Uma questão alarmante que está a ser colocada por um desenvolvedor da comunidade Ethereum: se o seu computador contém dados relacionados com pornografia infantil, mesmo que não os procure ativamente, será que estará a cometer um crime? Este é o centro de uma discussão acalorada que surgiu após um estudo abrangente da Universidade RWTH Aachen, que revelou a presença de conteúdo gráfico e centenas de links que descrevem abusos a crianças, embutidos na blockchain do Bitcoin.



A pesquisa levanta questões realmente relevantes para operadores de nós e mineiros. Se o download ou distribuição de pornografia infantil é crime, será que participar na rede Bitcoin pode ser ilegal? A lei não é tão simples assim. A maioria das jurisdições exige intenção e conhecimento — é preciso saber que há pornografia infantil e intencionalmente aceder a ela.

Um professor de Princeton destacou que a cobertura mediática convencional é demasiado superficial. "A lei não é um algoritmo", disse ele, e tem razão. A intenção e o conhecimento são fatores críticos na determinação legal. Mas a tensão ética permanece — como lidar com um livro-razão imutável que permite a qualquer pessoa adicionar dados não moderados?
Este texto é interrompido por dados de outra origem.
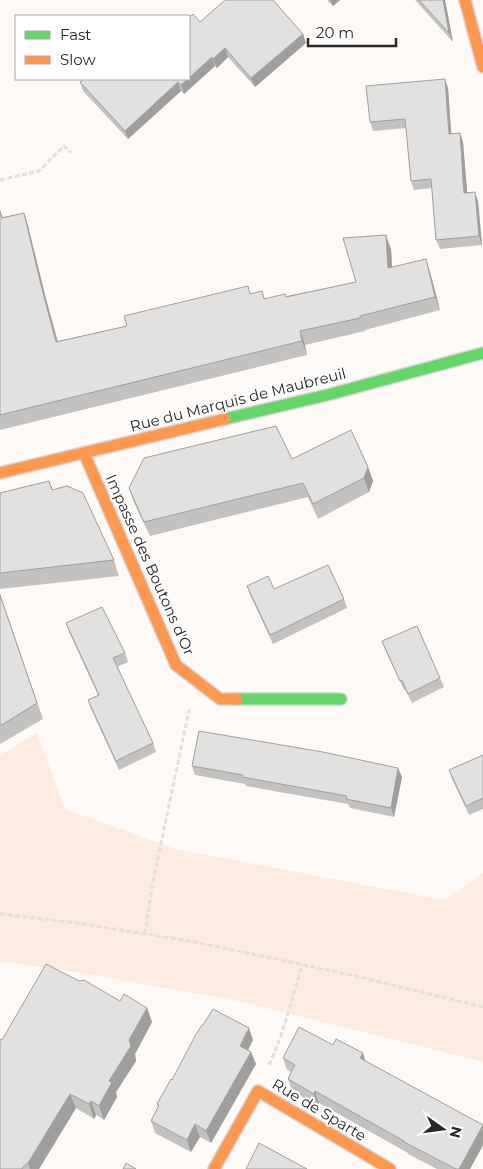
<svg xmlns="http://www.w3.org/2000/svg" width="483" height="1169" font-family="Montserrat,sans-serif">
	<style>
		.green { fill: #feece0 }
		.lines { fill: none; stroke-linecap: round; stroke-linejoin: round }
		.fast-casing { stroke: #d9d6d5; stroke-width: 14 }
		.slow-casing { stroke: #d9d6d5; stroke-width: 14 }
		.path { stroke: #e3e1e0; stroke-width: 3; stroke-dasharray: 5 2.5; stroke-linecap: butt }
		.fast { stroke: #63d668; stroke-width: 11 }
		.slow { stroke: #ff974d; stroke-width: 11 }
		.wall { fill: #c3c2c0 }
		.shaded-wall { fill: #9f9e9c }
		.building { fill: #e3e1df; stroke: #9f9e9c }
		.labels { text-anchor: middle; stroke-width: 4; stroke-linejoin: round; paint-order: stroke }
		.street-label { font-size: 15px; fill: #292725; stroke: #fff }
	</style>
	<rect width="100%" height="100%" fill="#fdfaf7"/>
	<path class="green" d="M37,733L65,809L176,849L444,900L483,873V1062L238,1001L64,970L3,962L0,965V755Z"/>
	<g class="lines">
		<defs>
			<g id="fast">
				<path d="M225,419L331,394L483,353"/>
				<path d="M237,699H341"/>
			</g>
			<g id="slow">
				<path d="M465,0L483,67"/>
				<path d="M84,453L176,665L220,699H237"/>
				<path d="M0,473L225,419"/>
				<path d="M214,1169L258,1091L390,1169"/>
			</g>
		</defs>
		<use href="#fast" class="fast-casing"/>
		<use href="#slow" class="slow-casing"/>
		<g class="path">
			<path d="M0,180L39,171L64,146L71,153"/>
			<path d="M0,914L77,923L195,942L356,976L483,1007"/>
			<path d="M145,934L152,886L189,710"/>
			<path d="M269,1065C284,1032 292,999 302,965"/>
		</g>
		<use href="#fast" class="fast"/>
		<use href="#slow" class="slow"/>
	</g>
	<g class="wall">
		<path d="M327,0H340L333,6Z"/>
		<path d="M415,0H445L453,42Z"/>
		<path d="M200,22L303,34L306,43L255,87L228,57L217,68L215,66L184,94L181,91L128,139L83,91L80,82L189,79Z"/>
		<path d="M448,88L451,133H460L463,142L467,193L478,201L482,245L440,249L436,240L432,188L414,190L411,181L406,128L373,131L370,122Z"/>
		<path d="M0,211L3,217L24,213L28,226L46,299L58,341L127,326L262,291L265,299L286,296L356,282L391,249L392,267L430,272L440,310L365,330V331L305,345L307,355L0,430Z"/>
		<path d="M292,459L368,467L373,481L369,492L318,519L308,497L150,536L134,503L129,488Z"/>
		<path d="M49,481L53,490L114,560L119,576L0,589V493Z"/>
		<path d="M247,586L344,599L347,608L273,644L250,595Z"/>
		<path d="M0,594L43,719L0,744Z"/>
		<path d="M66,623L125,653L128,662L117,667L153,743L156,752L119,770L91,709L88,700L98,695L69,632Z"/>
		<path d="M382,641L440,678L444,687L412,703L405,689L404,690L385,650Z"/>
		<path d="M483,755V809L469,815L452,779L449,770Z"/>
		<path d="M192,766L402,777L394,817L350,808L348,804L246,786L245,784L195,775Z"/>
		<path d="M79,981L120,1001L147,1008L152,1022L135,1054L136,1061L116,1092L117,1097L104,1120L96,1115L94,1119L76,1108L39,1169H0L2,1040Z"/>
		<path d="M253,1040L248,1050L251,1052L256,1064L211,1143L200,1137L191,1152L155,1133L151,1121L158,1106L157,1104L172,1080Z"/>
		<path d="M333,1045L366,1061L483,1126V1145L470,1169H437L408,1154V1153L319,1103L318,1106L292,1091L288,1079L291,1072L287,1070L283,1058Z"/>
	</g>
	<g class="shaded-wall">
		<path d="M330,0H340L333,6Z"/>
		<path d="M443,0H445L453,42L449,33Z"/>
		<path d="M303,34L306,43L255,87L251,78Z"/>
		<path d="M225,48L228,57L217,68L213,59Z"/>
		<path d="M212,57L215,66L184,94L181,85Z"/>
		<path d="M445,79L448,88L452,143L449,134Z"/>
		<path d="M178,82L181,91L128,139L125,131Z"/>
		<path d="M460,133L463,142L468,202L464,193Z"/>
		<path d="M475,192L478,201L482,245L479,236Z"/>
		<path d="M24,213L28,226L46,299L61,355L56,342L41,285Z"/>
		<path d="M386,235L391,249L393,281L388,268Z"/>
		<path d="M426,259L430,272L440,310L435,297Z"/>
		<path d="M300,331L305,345L307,355L302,341Z"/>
		<path d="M368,467L373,481L369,492L364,478Z"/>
		<path d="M398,768L402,777L394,817L391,808Z"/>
		<path d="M147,1008L152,1022L135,1054L136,1061L116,1092L117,1097L104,1120L99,1106L109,1081L129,1040Z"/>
		<path d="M249,1028L253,1040L244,1058L240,1046Z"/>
		<path d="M251,1052L256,1064L211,1143L206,1131Z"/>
		<path d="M363,1053L367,1065L360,1058Z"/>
		<path d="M315,1091L319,1103L318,1106L314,1094Z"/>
		<path d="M70,1094L76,1108L39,1169H30L28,1163Z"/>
		<path d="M91,1101L96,1115L94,1119L89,1104Z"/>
		<path d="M195,1124L200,1137L191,1152L187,1140Z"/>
		<path d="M483,1125V1145L470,1169H459Z"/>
	</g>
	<g class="building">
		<path d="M225,0H273L303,34L251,78L225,48L213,59L212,57L189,78V18L193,14L200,22Z"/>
		<path d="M419,0H443L449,33Z"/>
		<path d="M84,79H188L181,85L178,82L125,131L80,82Z"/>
		<path d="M445,79L449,134L460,133L464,193L475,192L479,236L436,240L431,179L411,181L405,119L370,122L366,86Z"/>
		<path d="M0,211L2,218L24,213L41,285L56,342L127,326L124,316L248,286L250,294L262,291L264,299L285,294L286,297L356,282L343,238L386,235L388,268L426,259L435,297L360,316V318L300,331L302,341L0,415Z"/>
		<path d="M276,426L292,459L351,430L368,467L364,478L313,504L303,483L144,522L129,488L144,458Z"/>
		<path d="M49,481L52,490L67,486L83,493L114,560L0,573V493Z"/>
		<path d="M328,565L344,599L270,635L247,586L268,576L274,589Z"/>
		<path d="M0,595L37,703L0,726Z"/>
		<path d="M102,607L125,653L113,658L153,743L116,761L88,700L99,695L66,623Z"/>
		<path d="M417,626L440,678L408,694L402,680L400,681L382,641Z"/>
		<path d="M199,731L323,752L398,768L391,808L346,799L347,796L242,777L243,775L192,766Z"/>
		<path d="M483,755V798L466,806L449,770Z"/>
		<path d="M46,964L79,981L84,980L120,1001L124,994L147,1008L129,1040L131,1046L109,1081L112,1082L99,1106L91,1101L89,1104L70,1094L28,1163L24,1166L22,1169H0V1039L2,1040Z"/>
		<path d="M213,1009L249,1028L240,1046L251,1052L206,1131L195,1124L187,1140L151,1121L159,1105L157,1104L171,1079L172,1080L195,1036L202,1025H203Z"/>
		<path d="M299,1027L333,1045L336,1039L363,1053L360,1058L483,1125L459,1169H456L404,1142V1141L315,1091L314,1094L288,1079L295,1065L283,1058Z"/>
		<path d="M259,1143L307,1169H246Z"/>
		<path d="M126,1163L136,1169H123Z"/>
	</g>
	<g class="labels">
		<g class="street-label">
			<text transform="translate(238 400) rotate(-14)" y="5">Rue du Marquis de Maubreuil</text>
			<text transform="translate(150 565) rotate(66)" y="5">Impasse des Boutons d'Or</text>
			<text transform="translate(319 1110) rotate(31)" y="5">Rue de Sparte</text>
		</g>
	</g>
	<rect x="15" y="15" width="175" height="65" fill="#ffffff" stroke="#a9a9a8"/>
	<rect x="25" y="31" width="25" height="8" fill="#63d668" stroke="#a9a9a8"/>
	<text x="60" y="40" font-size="15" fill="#292725">Fast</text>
	<rect x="25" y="56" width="25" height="8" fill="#ff974d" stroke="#a9a9a8"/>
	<text x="60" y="65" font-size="15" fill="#292725">Slow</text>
	<g transform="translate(443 1129) rotate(104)" stroke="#ffffff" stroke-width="4" paint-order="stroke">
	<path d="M0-4L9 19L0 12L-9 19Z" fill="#292725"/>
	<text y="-8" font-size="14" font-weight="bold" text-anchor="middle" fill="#292725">N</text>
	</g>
	<path d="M308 38v8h88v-8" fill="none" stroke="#292725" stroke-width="2.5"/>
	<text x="316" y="38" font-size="15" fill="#292725" stroke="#ffffff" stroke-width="4" paint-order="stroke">20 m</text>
</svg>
Curiosamente, este conteúdo não aparece literalmente como ficheiros gráficos no seu ecrã. O conteúdo ilegal está codificado na blockchain como links e cadeias de texto enterrados nos dados da transação. É preciso um esforço significativo para decodificá-lo, e a maioria dos utilizadores comuns não tem ideia de que esses dados estão nos seus nós. O Coin Center explicou que a blockchain está cheia de cadeias de texto aleatórias que, se souber onde procurar, podem ser decodificadas na sua forma original.

Aqui encontra-se a tensão fundamental: cada estado nos EUA trata de forma diferente a distribuição de materiais ilegais, mas a maioria das leis responsabiliza as pessoas apenas se elas "sabiam" que possuíam, criaram, venderam, transmitiram ou acessaram conteúdo com intenção de visualizá-lo. Se não tiver conhecimento, tecnicamente, não há responsabilidade.

A questão não é exclusiva do Bitcoin. Quase todas as blockchains permitem a adição de dados às transações, pelo que qualquer pessoa com habilidades técnicas pode acrescentar conteúdo ilegal a qualquer blockchain de código aberto.

Alguns desenvolvedores propuseram soluções. Uma delas é a encriptação — se os dados encriptados estiverem em forma segura, uma encriptação simples pode resolver o problema. Existem também outras abordagens, como armazenar apenas o hash e efeitos secundários, em vez de toda a transação. Mas o desenvolvedor do Bitcoin, Matt Corallo, destacou que é necessário um quadro legal mais claro antes que os desenvolvedores possam implementar soluções.

A obrigação clara é esta: se você adicionar pessoalmente pornografia infantil na blockchain, ou souber que alguém mais o fez, é seu dever legal reportar às autoridades. Embora seja desafiador devido à natureza pseudónima do Bitcoin, as forças de segurança têm formas de rastrear pessoas através de análises da blockchain e técnicas de desanonimização.

No final, a lição é simples, mas profunda: a blockchain provavelmente não é o melhor lugar para armazenar informações maliciosas ou obscenas. Mas o desafio de como regular sistemas imutáveis, ao mesmo tempo que se protege a privacidade e a liberdade, será uma tensão contínua no espaço cripto.